# Big blue momma....maybe a peacock???? Please help



## lizrndiver (Nov 26, 2008)

Sorry the picture is blurry. Those are tons of fry she just spit all around her. She attacks the glass when I come near the tank. Anyone know what I have here?










Thanks!!


----------



## BRANT13 (Feb 18, 2009)

im guessing its neither...far too many fry for a mouthbrooder are you sure she spit all those out? got a pic of the dad?


----------



## Fogelhund (Dec 3, 2002)

Looks like a Madagascar Ptychochromis, though not certain which one.


----------



## lizrndiver (Nov 26, 2008)

It could be a male, but it is definitely a mouth brooder. I watched all those fry come out of its mouth.


----------



## BRANT13 (Feb 18, 2009)

*** never seen any of my mbuna fathers (mouthbrooders) guard spit fry....if anything they start chowin IMO


----------



## cichlidaholic (Dec 7, 2005)

BRANT13 said:


> I've never seen any of my mbuna fathers (mouthbrooders) guard spit fry....if anything they start chowin IMO


Definitely NOT a mbuna!


----------



## lopes2434 (Feb 20, 2009)

Couldn't this be a Variabilichromis moori?


----------



## BRANT13 (Feb 18, 2009)

cichlidaholic said:


> BRANT13 said:
> 
> 
> > I've never seen any of my mbuna fathers (mouthbrooders) guard spit fry....if anything they start chowin IMO
> ...


was just comparing to the mouthbrooders i have the fathers would never watch after fry


----------



## Fogelhund (Dec 3, 2002)

lopes2434 said:


> Couldn't this be a Variabilichromis moori?

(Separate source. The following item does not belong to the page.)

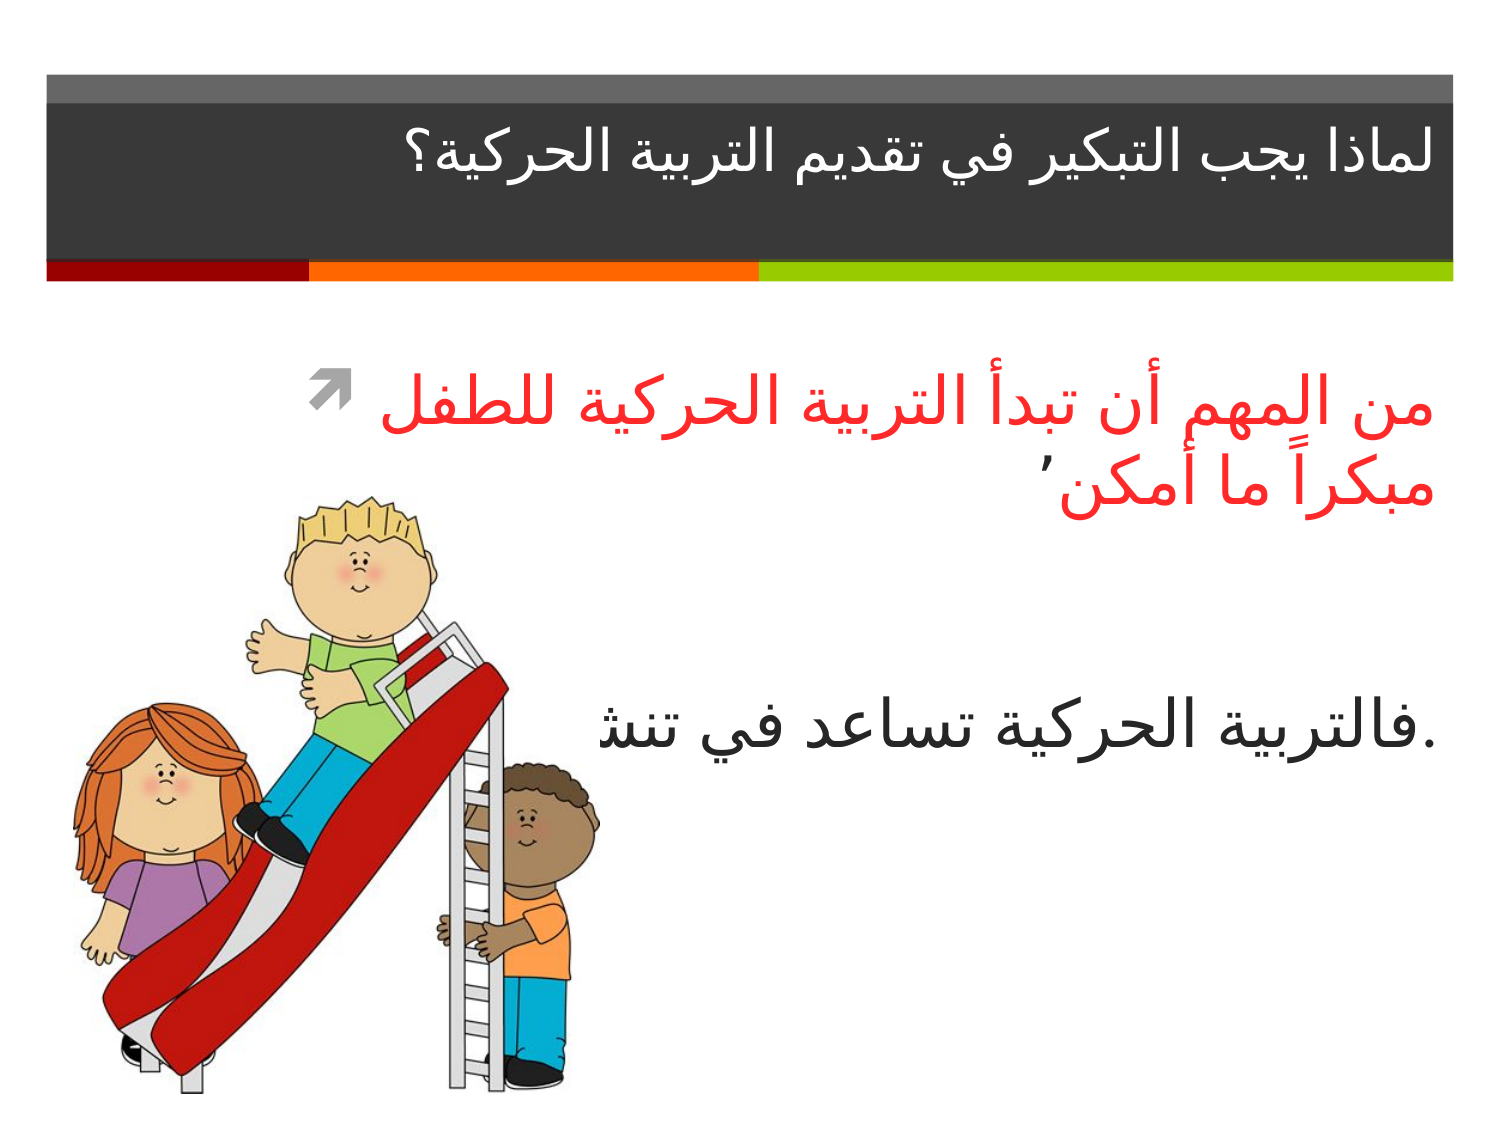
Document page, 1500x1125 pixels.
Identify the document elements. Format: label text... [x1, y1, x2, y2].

No... I believe it is a Madagascar fish of some sort.


----------



## MalawiLover (Sep 12, 2006)

Looks like one of the _Ptychochromis _species maybe _Pty. grandidieri_


----------



## malawi_luver (May 5, 2004)

My guess would be an older Ptychochromis oligacanthus as seen below.


----------



## 24Tropheus (Jun 21, 2006)

But Ptychochromis oligacanthus
http://www.cichlidae.com/forum/viewtopic.php?f=9&t=3175
is a substrate spawner yes?
Confused with a female hap (mouth brooder) bringing up young?
Surely some mistake? :wink:


----------